[Exercise data — start]

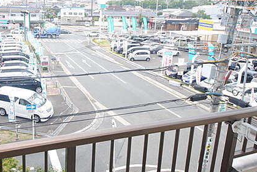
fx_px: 213
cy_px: 46
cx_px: 71
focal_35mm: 30
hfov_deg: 59.6
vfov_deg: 42.8
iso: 100
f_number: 5
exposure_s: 1/80
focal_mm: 13
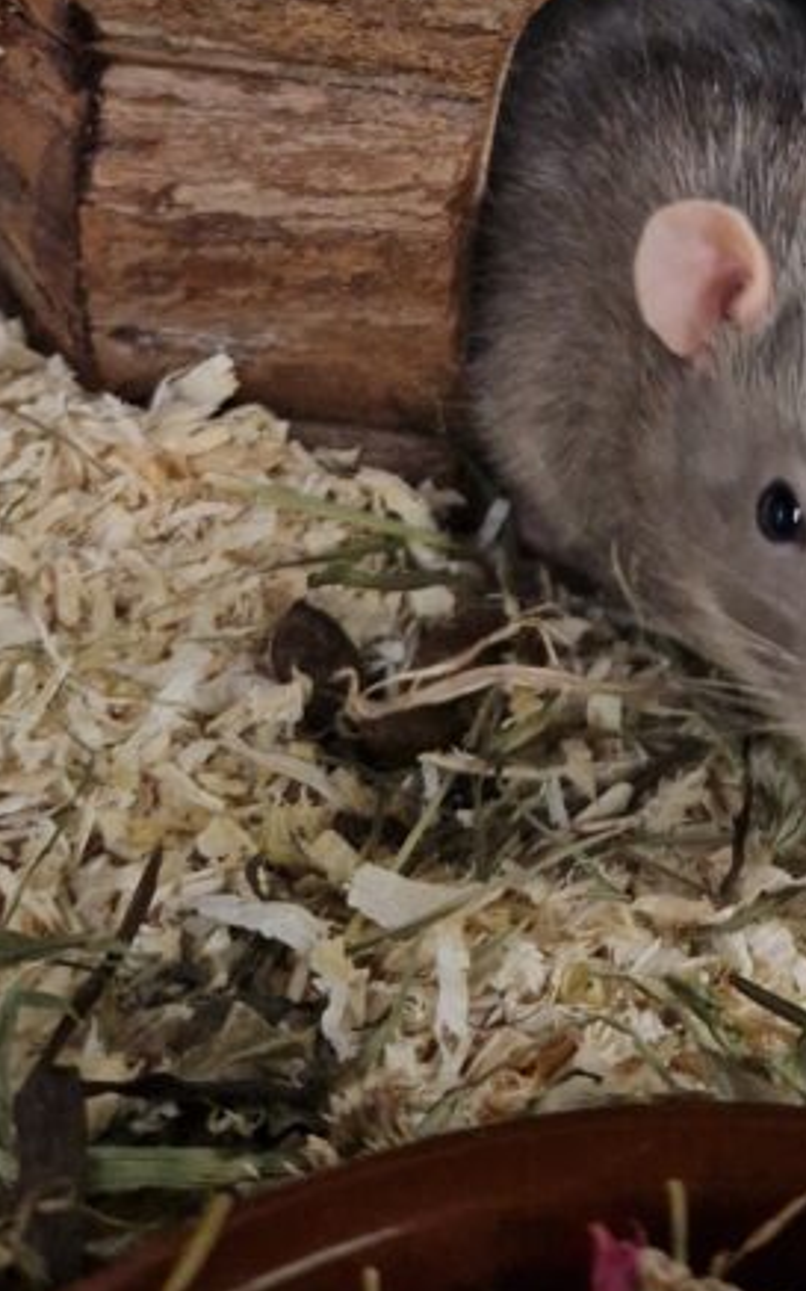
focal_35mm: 61
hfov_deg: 20.1
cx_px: 948
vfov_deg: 31.7
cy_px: 105
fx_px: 2145
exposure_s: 1/25
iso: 500
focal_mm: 5.4
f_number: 1.8
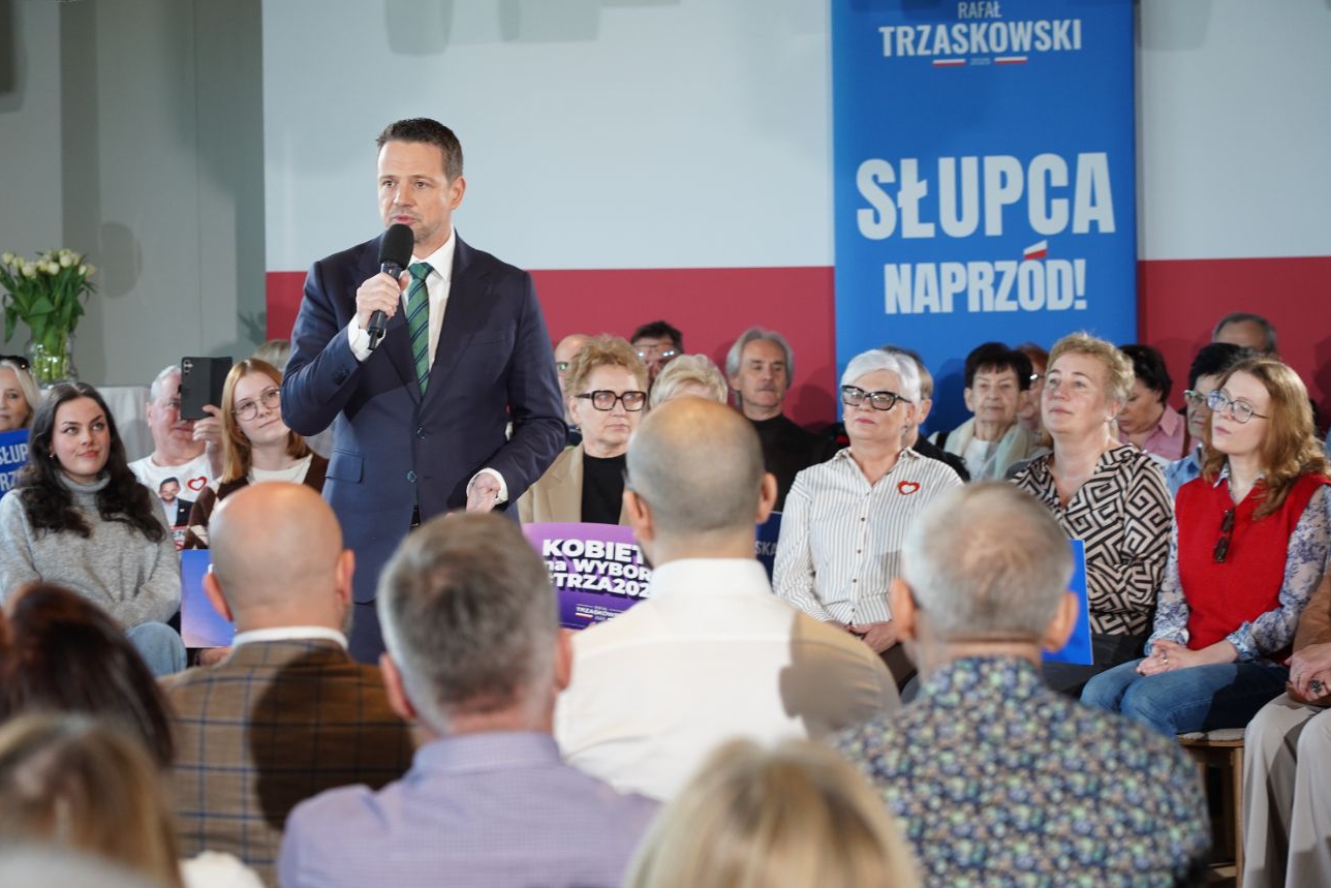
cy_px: 447
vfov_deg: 12.9
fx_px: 3919
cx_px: 668
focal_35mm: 106
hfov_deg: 19.3
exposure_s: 1/100
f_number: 5.6
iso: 1000
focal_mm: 105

[Exercise data — finish]

» **Problem description**
The data above should be restated exactly, with its images dropped.

» **Output of the task**
fx_px: 213
cy_px: 46
cx_px: 71
focal_35mm: 30
hfov_deg: 59.6
vfov_deg: 42.8
iso: 100
f_number: 5
exposure_s: 1/80
focal_mm: 13
focal_35mm: 61
hfov_deg: 20.1
cx_px: 948
vfov_deg: 31.7
cy_px: 105
fx_px: 2145
exposure_s: 1/25
iso: 500
focal_mm: 5.4
f_number: 1.8
cy_px: 447
vfov_deg: 12.9
fx_px: 3919
cx_px: 668
focal_35mm: 106
hfov_deg: 19.3
exposure_s: 1/100
f_number: 5.6
iso: 1000
focal_mm: 105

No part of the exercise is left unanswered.